Watchdog warns of mother tongue gap

31st July 2009 at 01:00

Sixth formers learning to speak English are falling behind because teachers are not properly trained to help them, according to Estyn.

The inspectorate has released a report revealing that most A-level students from ethnic minorities learning English as an additional language (EAL) are taught by staff without relevant qualifications.

Estyn praised English language support in schools, but said provision for 16 to 19-year-olds was "unstructured" and lacked a national strategy.

Schools were deemed to give better support than colleges, but both lacked plans to support older students whose mother tongue was not English or Welsh. These students learnt at a slower pace than their peers, partly because they spent a lot of time translating.

According to the report, many teachers felt their students were receiving the wrong sort of support. Some could not pursue their preferred course because of poor language skills, not a lack of ability.

Estyn made 14 suggestions to improve provision, including training more "frontline" staff to teach the English language and developing peer learning and mentoring.

It called on the Assembly government to set a national strategy and analyse student data.

There are no all-Wales figures for EAL students and many schools and colleges do not know how many they have enrolled.

Schools already collect detailed information about their pupils' backgrounds through their annual census, but little is known about EAL students' destinations after leaving compulsory education.

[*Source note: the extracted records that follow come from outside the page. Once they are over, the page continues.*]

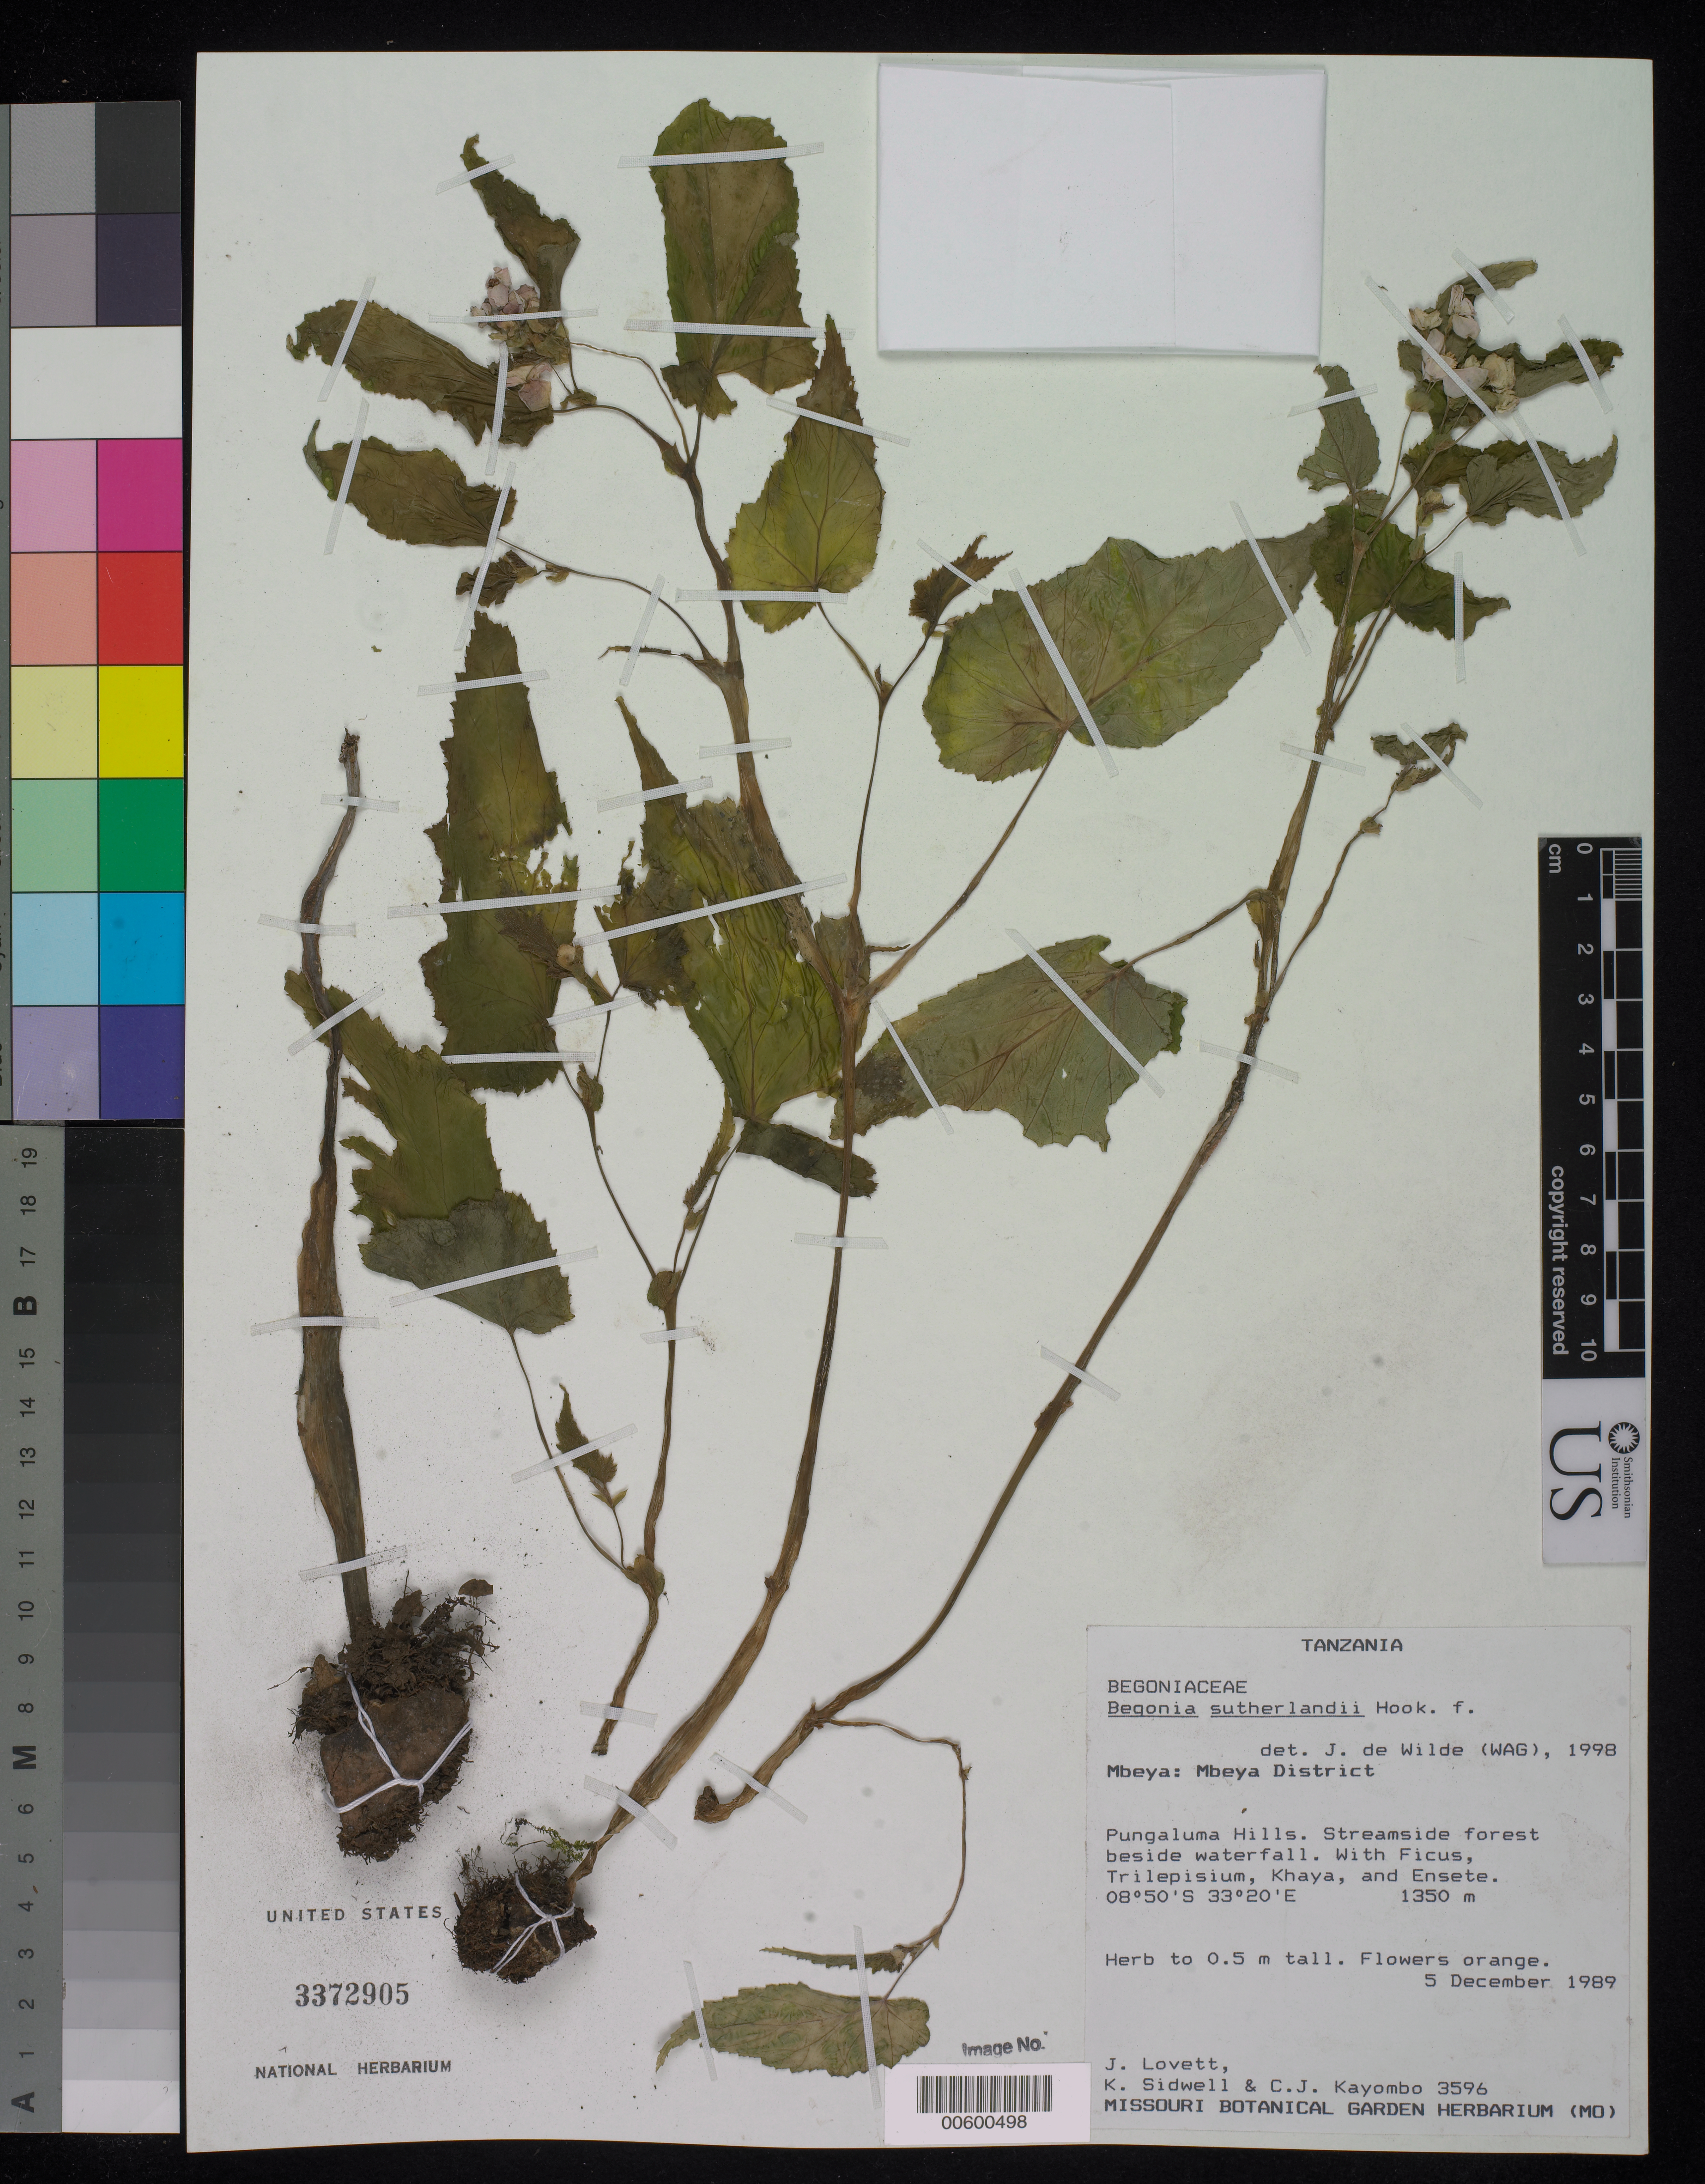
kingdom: Plantae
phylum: Tracheophyta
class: Magnoliopsida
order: Cucurbitales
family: Begoniaceae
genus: Begonia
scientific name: Begonia sutherlandii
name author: Hook. f.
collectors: J. Lovett, K. Sidwell & C. J. Kayombo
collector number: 3596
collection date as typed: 05 Dec 1989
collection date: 1989-12-05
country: Tanzania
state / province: Mbeya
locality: Pungaluma hills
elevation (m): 1250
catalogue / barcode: US 3372905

Estyn also urged young people's partnerships to improve transition from schools to sixth forms and colleges and to share more information about students.

Cardiff was cited as an example of good practice for aiming to improve transition from Years 10 to 12, but Estyn said this was still in the early stages.

The authority's ethnic minority achievement service, which runs homework clubs for Somali children, was also singled out for praise.

A government spokesperson said the report presented a great challenge. "We will consider carefully what can realistically be achieved alongside other priorities," he said.